Even changing small habits can help build new neural connections. “How do you make your coffee in the morning; how do you drive to work? Force yourself to do it differently. It turns out to be harder than you think,” says Fisher. “If you don’t pay attention it’s easy to slip back into the old mode of doing things. But you can start with little things and then break bigger behaviors.”

If you like solving puzzles, Fisher encourages you to mix it up and try different genres. “When you get really good at something, you can keep doing it for pleasure, but you should also look for something that’s harder and start again,” he says.

“I really do believe that the brain is an underused organ,” Fisher says. “Like any muscle, if you only exercise it in one way you will not exact the same change.”

Fisher says that everyone can benefit from these kinds of mental gymnastics — older folks who want to stay cogent as they age, people in business who want to change the way they look at problems, students who want to sharpen their mental skills.

A self-described puzzle nut, Fisher has been fascinated with puzzles since he was a child growing up in London.

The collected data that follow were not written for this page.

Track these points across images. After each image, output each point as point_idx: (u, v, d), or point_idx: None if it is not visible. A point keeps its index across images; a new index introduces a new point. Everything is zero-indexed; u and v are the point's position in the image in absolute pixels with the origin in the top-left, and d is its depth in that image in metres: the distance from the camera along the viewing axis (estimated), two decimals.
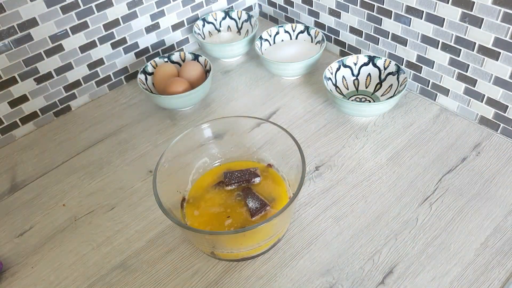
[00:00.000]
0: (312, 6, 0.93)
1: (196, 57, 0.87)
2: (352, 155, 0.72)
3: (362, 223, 0.62)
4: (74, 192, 0.72)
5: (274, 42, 0.93)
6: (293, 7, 0.98)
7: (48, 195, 0.72)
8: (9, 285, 0.60)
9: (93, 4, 0.80)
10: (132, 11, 0.86)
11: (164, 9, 0.91)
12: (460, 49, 0.70)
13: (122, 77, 0.92)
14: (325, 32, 0.94)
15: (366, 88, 0.82)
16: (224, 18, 0.98)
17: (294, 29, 0.93)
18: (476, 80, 0.71)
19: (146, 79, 0.85)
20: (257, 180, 0.63)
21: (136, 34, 0.89)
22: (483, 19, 0.65)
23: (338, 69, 0.82)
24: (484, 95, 0.71)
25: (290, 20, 1.01)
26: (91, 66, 0.86)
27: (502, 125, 0.71)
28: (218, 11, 0.98)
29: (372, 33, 0.84)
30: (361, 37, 0.87)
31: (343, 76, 0.82)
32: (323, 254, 0.59)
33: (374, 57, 0.81)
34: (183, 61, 0.88)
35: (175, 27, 0.95)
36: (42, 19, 0.76)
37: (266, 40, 0.92)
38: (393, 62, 0.79)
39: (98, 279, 0.60)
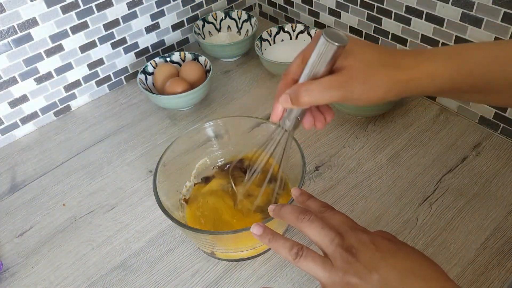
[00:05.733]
0: (312, 6, 0.93)
1: (196, 57, 0.87)
2: (352, 155, 0.72)
3: (362, 223, 0.62)
4: (74, 192, 0.72)
5: (274, 42, 0.93)
6: (293, 7, 0.98)
7: (48, 195, 0.72)
8: (9, 285, 0.60)
9: (93, 4, 0.80)
10: (132, 11, 0.86)
11: (164, 9, 0.91)
12: None
13: (122, 77, 0.92)
14: None
15: None
16: (224, 18, 0.98)
17: (294, 29, 0.93)
18: None
19: (146, 79, 0.85)
20: None
21: (136, 34, 0.89)
22: (483, 19, 0.65)
23: None
24: None
25: (290, 20, 1.01)
26: (91, 66, 0.86)
27: (502, 125, 0.71)
28: (218, 11, 0.98)
29: (372, 33, 0.84)
30: (361, 37, 0.86)
31: None
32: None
33: None
34: (183, 61, 0.88)
35: (175, 27, 0.95)
36: (42, 19, 0.76)
37: (266, 40, 0.92)
38: None
39: (98, 279, 0.60)
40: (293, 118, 0.46)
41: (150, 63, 0.86)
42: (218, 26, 0.99)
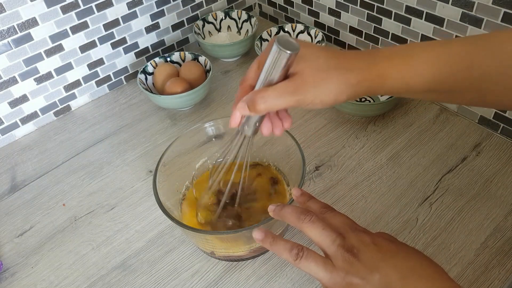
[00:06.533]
0: (312, 6, 0.93)
1: (196, 57, 0.87)
2: (352, 155, 0.72)
3: (362, 223, 0.62)
4: (74, 192, 0.72)
5: None
6: (293, 7, 0.98)
7: (48, 195, 0.72)
8: (9, 285, 0.60)
9: (93, 4, 0.80)
10: (132, 11, 0.86)
11: (164, 9, 0.91)
12: None
13: (122, 77, 0.92)
14: (325, 32, 0.94)
15: None
16: (224, 18, 0.98)
17: (294, 29, 0.93)
18: None
19: (146, 79, 0.85)
20: None
21: (136, 34, 0.89)
22: (483, 19, 0.65)
23: None
24: None
25: (290, 20, 1.01)
26: (91, 66, 0.86)
27: (502, 125, 0.71)
28: (218, 11, 0.98)
29: (372, 33, 0.84)
30: (361, 37, 0.86)
31: None
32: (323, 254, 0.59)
33: None
34: (183, 61, 0.88)
35: (175, 27, 0.95)
36: (42, 19, 0.76)
37: (266, 40, 0.92)
38: None
39: (98, 279, 0.60)
40: (252, 125, 0.47)
41: (150, 63, 0.86)
42: (218, 26, 0.99)
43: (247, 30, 0.97)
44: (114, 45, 0.88)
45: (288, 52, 0.39)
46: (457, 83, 0.41)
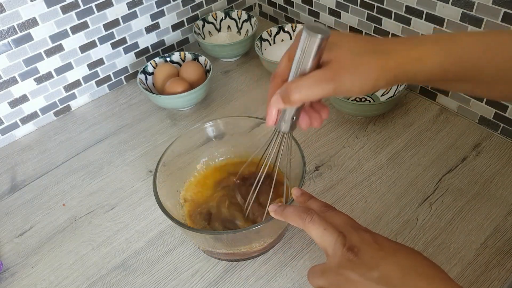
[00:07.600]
0: (312, 6, 0.93)
1: (196, 57, 0.87)
2: (352, 155, 0.72)
3: (362, 223, 0.62)
4: (74, 192, 0.72)
5: (274, 42, 0.93)
6: (293, 7, 0.98)
7: (48, 195, 0.72)
8: (9, 285, 0.60)
9: (93, 4, 0.80)
10: (132, 11, 0.86)
11: (164, 9, 0.91)
12: None
13: (122, 77, 0.92)
14: None
15: None
16: (224, 18, 0.98)
17: (294, 29, 0.92)
18: None
19: (146, 79, 0.85)
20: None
21: (136, 34, 0.89)
22: (483, 19, 0.65)
23: None
24: None
25: (290, 20, 1.01)
26: (91, 66, 0.86)
27: (502, 125, 0.71)
28: (218, 11, 0.98)
29: (372, 33, 0.84)
30: None
31: None
32: (323, 254, 0.59)
33: None
34: (183, 61, 0.88)
35: (175, 27, 0.95)
36: (42, 19, 0.76)
37: (266, 40, 0.92)
38: None
39: (98, 279, 0.60)
40: (289, 120, 0.45)
41: (150, 63, 0.86)
42: (218, 26, 0.99)
43: (247, 30, 0.97)
44: (114, 45, 0.88)
45: (319, 36, 0.38)
46: (500, 72, 0.40)
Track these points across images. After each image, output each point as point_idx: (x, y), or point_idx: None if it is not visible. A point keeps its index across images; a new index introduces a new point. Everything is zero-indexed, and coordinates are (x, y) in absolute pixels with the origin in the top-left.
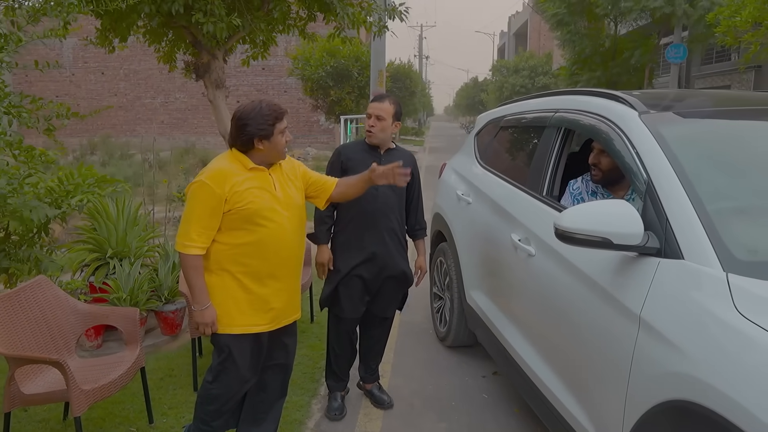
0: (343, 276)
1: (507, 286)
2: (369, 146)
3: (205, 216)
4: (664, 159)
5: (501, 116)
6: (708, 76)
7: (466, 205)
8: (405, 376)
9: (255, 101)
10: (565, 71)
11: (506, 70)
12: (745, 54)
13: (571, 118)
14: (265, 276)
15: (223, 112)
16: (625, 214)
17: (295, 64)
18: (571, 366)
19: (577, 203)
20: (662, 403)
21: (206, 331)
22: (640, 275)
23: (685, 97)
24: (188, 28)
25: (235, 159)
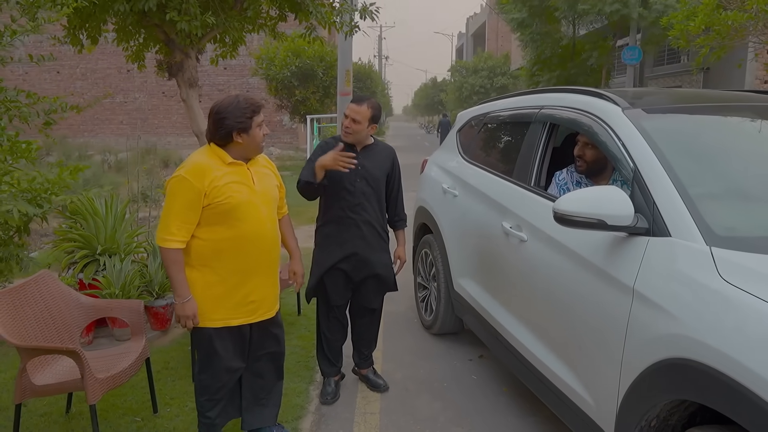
0: (326, 270)
1: (499, 270)
2: (346, 144)
3: (184, 210)
4: (648, 149)
5: (484, 113)
6: (660, 77)
7: (452, 197)
8: (396, 361)
9: (231, 96)
10: (526, 71)
11: (465, 71)
12: (696, 57)
13: (557, 114)
14: (245, 270)
15: (197, 111)
16: (617, 198)
17: (259, 64)
18: (565, 340)
19: (563, 193)
20: (657, 363)
21: (188, 324)
22: (631, 252)
23: (660, 95)
24: (161, 26)
25: (214, 154)
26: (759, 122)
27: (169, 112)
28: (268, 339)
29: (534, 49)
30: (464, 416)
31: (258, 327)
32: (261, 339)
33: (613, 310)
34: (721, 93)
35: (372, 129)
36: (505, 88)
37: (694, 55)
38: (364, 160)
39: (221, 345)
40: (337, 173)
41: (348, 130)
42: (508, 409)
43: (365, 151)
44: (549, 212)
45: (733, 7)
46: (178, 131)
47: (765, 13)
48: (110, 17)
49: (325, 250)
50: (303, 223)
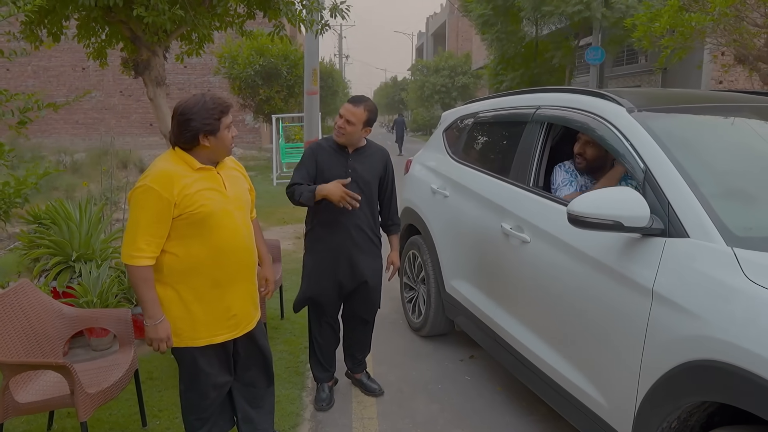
0: (316, 280)
1: (498, 272)
2: (338, 145)
3: (153, 223)
4: (658, 150)
5: (473, 113)
6: (620, 77)
7: (442, 198)
8: (387, 364)
9: (197, 95)
10: (490, 71)
11: (426, 70)
12: (658, 57)
13: (557, 114)
14: (223, 283)
15: (165, 111)
16: (632, 199)
17: (222, 63)
18: (574, 341)
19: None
20: (682, 365)
21: (161, 347)
22: (647, 254)
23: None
24: (127, 22)
25: (180, 159)
26: (761, 122)
27: (128, 112)
28: (254, 349)
29: (498, 49)
30: (463, 417)
31: (242, 339)
32: (247, 350)
33: (630, 312)
34: (713, 93)
35: (366, 132)
36: (466, 88)
37: (652, 55)
38: (356, 164)
39: (206, 363)
40: (328, 176)
41: (341, 130)
42: (505, 409)
43: (357, 153)
44: (553, 213)
45: (695, 9)
46: (138, 131)
47: (726, 15)
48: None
49: (317, 258)
50: (273, 224)
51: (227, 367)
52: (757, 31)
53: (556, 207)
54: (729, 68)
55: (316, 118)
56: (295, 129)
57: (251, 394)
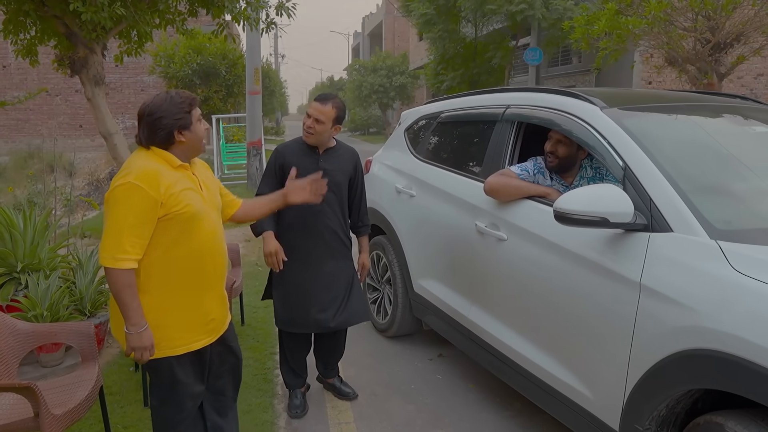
0: (292, 289)
1: (473, 270)
2: (307, 145)
3: (138, 223)
4: (636, 147)
5: (436, 112)
6: (555, 77)
7: (408, 198)
8: (356, 366)
9: (161, 94)
10: (430, 70)
11: (364, 70)
12: (589, 58)
13: (528, 113)
14: (203, 287)
15: (105, 111)
16: (616, 196)
17: (157, 62)
18: (557, 335)
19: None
20: (673, 354)
21: (143, 356)
22: (632, 248)
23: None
24: (61, 17)
25: (159, 157)
26: (726, 119)
27: (55, 112)
28: (227, 353)
29: (439, 48)
30: (440, 416)
31: (216, 345)
32: (221, 355)
33: (617, 305)
34: (672, 93)
35: (336, 130)
36: (404, 88)
37: (586, 57)
38: (327, 164)
39: (183, 372)
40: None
41: (310, 130)
42: (481, 406)
43: (328, 154)
44: (530, 210)
45: (631, 13)
46: (66, 132)
47: (659, 19)
48: None
49: (288, 267)
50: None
51: (202, 375)
52: (685, 35)
53: (534, 204)
54: (660, 69)
55: (259, 117)
56: (233, 129)
57: (220, 403)
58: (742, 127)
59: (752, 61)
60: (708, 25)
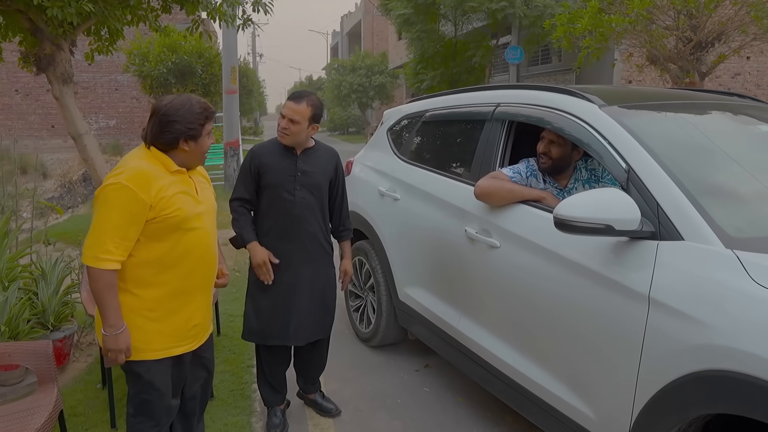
0: (269, 299)
1: (463, 279)
2: (284, 146)
3: (125, 224)
4: (639, 148)
5: (421, 111)
6: (535, 76)
7: (392, 201)
8: (339, 379)
9: (182, 96)
10: (410, 69)
11: (343, 69)
12: (578, 57)
13: (519, 112)
14: (188, 291)
15: (73, 111)
16: (622, 201)
17: (131, 60)
18: (556, 351)
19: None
20: (686, 375)
21: (119, 358)
22: (639, 258)
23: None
24: (26, 12)
25: (156, 159)
26: (731, 118)
27: (25, 113)
28: (200, 368)
29: (418, 48)
30: None
31: (193, 354)
32: (194, 368)
33: (623, 320)
34: (668, 91)
35: (313, 130)
36: (383, 87)
37: (566, 56)
38: (305, 166)
39: (162, 381)
40: (274, 180)
41: (285, 131)
42: (471, 421)
43: (306, 154)
44: (525, 215)
45: (614, 11)
46: (37, 133)
47: (642, 17)
48: None
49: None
50: None
51: (178, 388)
52: (667, 34)
53: (528, 209)
54: (642, 68)
55: (236, 117)
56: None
57: (188, 423)
58: (748, 126)
59: (729, 60)
60: (690, 24)
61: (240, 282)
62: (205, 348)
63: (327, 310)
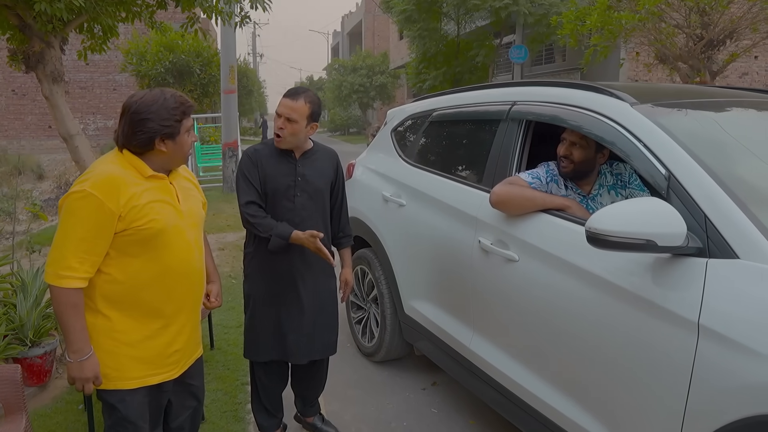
0: (266, 313)
1: (476, 294)
2: (281, 149)
3: (90, 237)
4: (681, 151)
5: (428, 110)
6: (538, 76)
7: (397, 207)
8: (340, 399)
9: (155, 91)
10: (412, 69)
11: (344, 69)
12: (585, 55)
13: (537, 111)
14: (167, 312)
15: (64, 111)
16: (665, 212)
17: (128, 59)
18: (585, 380)
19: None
20: (744, 420)
21: (87, 388)
22: (684, 278)
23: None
24: (13, 8)
25: (128, 164)
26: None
27: (21, 113)
28: (186, 396)
29: (420, 47)
30: None
31: (175, 381)
32: (179, 396)
33: (667, 350)
34: (698, 88)
35: (312, 129)
36: (384, 87)
37: (571, 55)
38: (305, 170)
39: (137, 413)
40: (274, 187)
41: (281, 132)
42: None
43: (305, 158)
44: (547, 226)
45: (624, 8)
46: (33, 134)
47: (653, 14)
48: None
49: (261, 286)
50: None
51: (157, 419)
52: (676, 32)
53: (551, 219)
54: (650, 67)
55: (235, 117)
56: (209, 130)
57: None
58: None
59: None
60: (701, 22)
61: (236, 289)
62: (192, 374)
63: (331, 326)
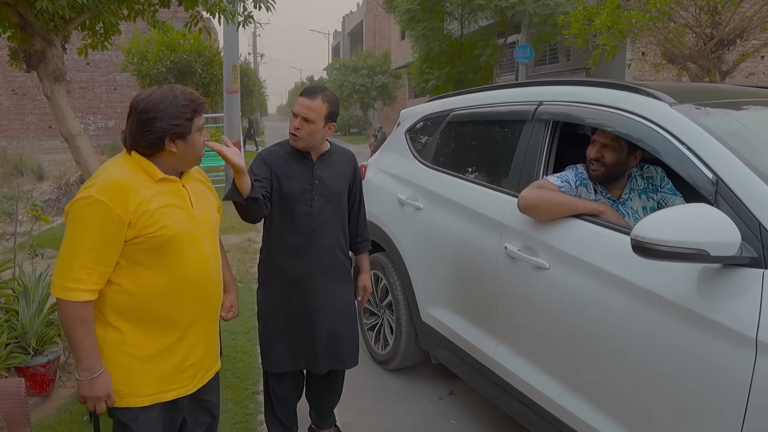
0: (284, 326)
1: (501, 302)
2: (297, 151)
3: (98, 246)
4: (729, 154)
5: (445, 111)
6: (542, 76)
7: (414, 211)
8: (354, 409)
9: (163, 87)
10: (415, 69)
11: (345, 69)
12: (592, 55)
13: (567, 112)
14: (182, 324)
15: (65, 110)
16: (717, 220)
17: (129, 59)
18: (627, 395)
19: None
20: None
21: (99, 407)
22: (738, 290)
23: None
24: (14, 5)
25: (137, 167)
26: None
27: (22, 113)
28: (202, 413)
29: (424, 46)
30: None
31: (191, 396)
32: (193, 414)
33: (719, 367)
34: (733, 87)
35: (329, 130)
36: (385, 87)
37: (576, 55)
38: (322, 172)
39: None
40: (290, 190)
41: (298, 133)
42: None
43: (322, 159)
44: (580, 232)
45: (634, 7)
46: (34, 134)
47: (664, 13)
48: None
49: (274, 295)
50: None
51: None
52: (685, 31)
53: (584, 224)
54: (659, 67)
55: (237, 118)
56: (211, 130)
57: None
58: None
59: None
60: (712, 21)
61: (242, 294)
62: (208, 390)
63: (352, 335)
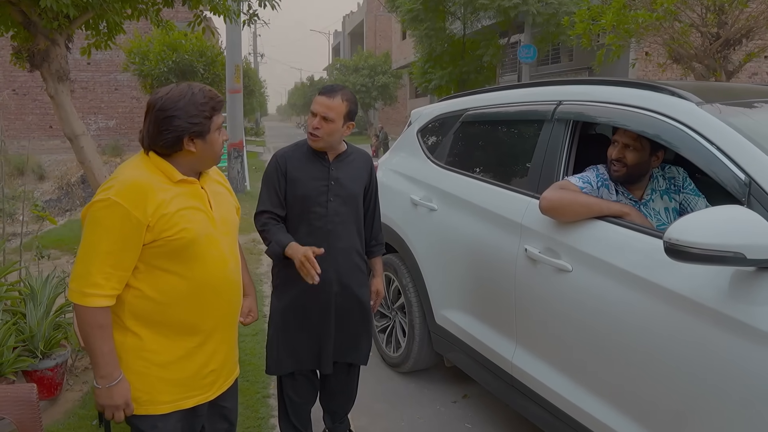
0: (296, 329)
1: (520, 305)
2: (314, 151)
3: (116, 250)
4: (762, 155)
5: (458, 110)
6: (545, 76)
7: (427, 212)
8: (367, 413)
9: (181, 85)
10: (417, 69)
11: (345, 69)
12: (597, 55)
13: (588, 112)
14: (202, 329)
15: (69, 110)
16: (754, 222)
17: (131, 59)
18: (658, 403)
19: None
20: None
21: (118, 416)
22: None
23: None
24: (18, 4)
25: (155, 168)
26: None
27: (22, 113)
28: (219, 419)
29: (426, 46)
30: None
31: (209, 403)
32: (211, 421)
33: (756, 373)
34: (757, 86)
35: (348, 129)
36: (386, 87)
37: (579, 55)
38: (338, 173)
39: None
40: (304, 192)
41: (317, 132)
42: None
43: (339, 160)
44: (605, 233)
45: (640, 6)
46: (35, 134)
47: (671, 13)
48: None
49: (290, 298)
50: None
51: None
52: (692, 31)
53: (608, 226)
54: (664, 67)
55: (240, 117)
56: None
57: None
58: None
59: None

He earned a bachelor’s degree in education from Birmingham University, UK and certification in the principles of brain-based learning here in Tucson. He was director of education for the Tucson Pima Arts Council from 1990 to 1995.

Although Fisher has an eclectic background as a performer, producer, author and lecturer, his primary focus is the integration of arts in education. “I bring teachers and artists together to solve puzzles of how we can engage students more interactively in school,” he says.

Fisher has drawn on his Jewish heritage to teach special programs at Tucson Hebrew Academy. He also narrated “Chasidic fairytales from the mixed-up shtetl of Chelm,” a family musical program that preceded an animated film at the 2005 Tucson International Jewish Film Festival.

In 2007 he was awarded a “Lumie” from the Arizona Daily Star and Tucson Pima Arts Council for his years of distinguished service in arts and education. In 2003, he received the Buffalo Exchange Arts Award from the Community Foundation of Southern Arizona for outstanding contributions to arts in the community through education, organization and advocacy.

Fisher will lead three Boot Camp for the Brain sessions at the Tucson Jewish Community Center on Sundays Nov. 24, Dec. 1 and Dec. 8 from 2 to 4 p.m. The cost for the series is $40 for JCC members and $50 for nonmembers. Each class will include both brain research theory and engaging applications to exercise your brain and challenge you to think differently. Fisher says that if you can’t attend all three, you can still get a lot out of one or two sessions.

And in case you were still wondering about that rebus, the answer is “backstroke.”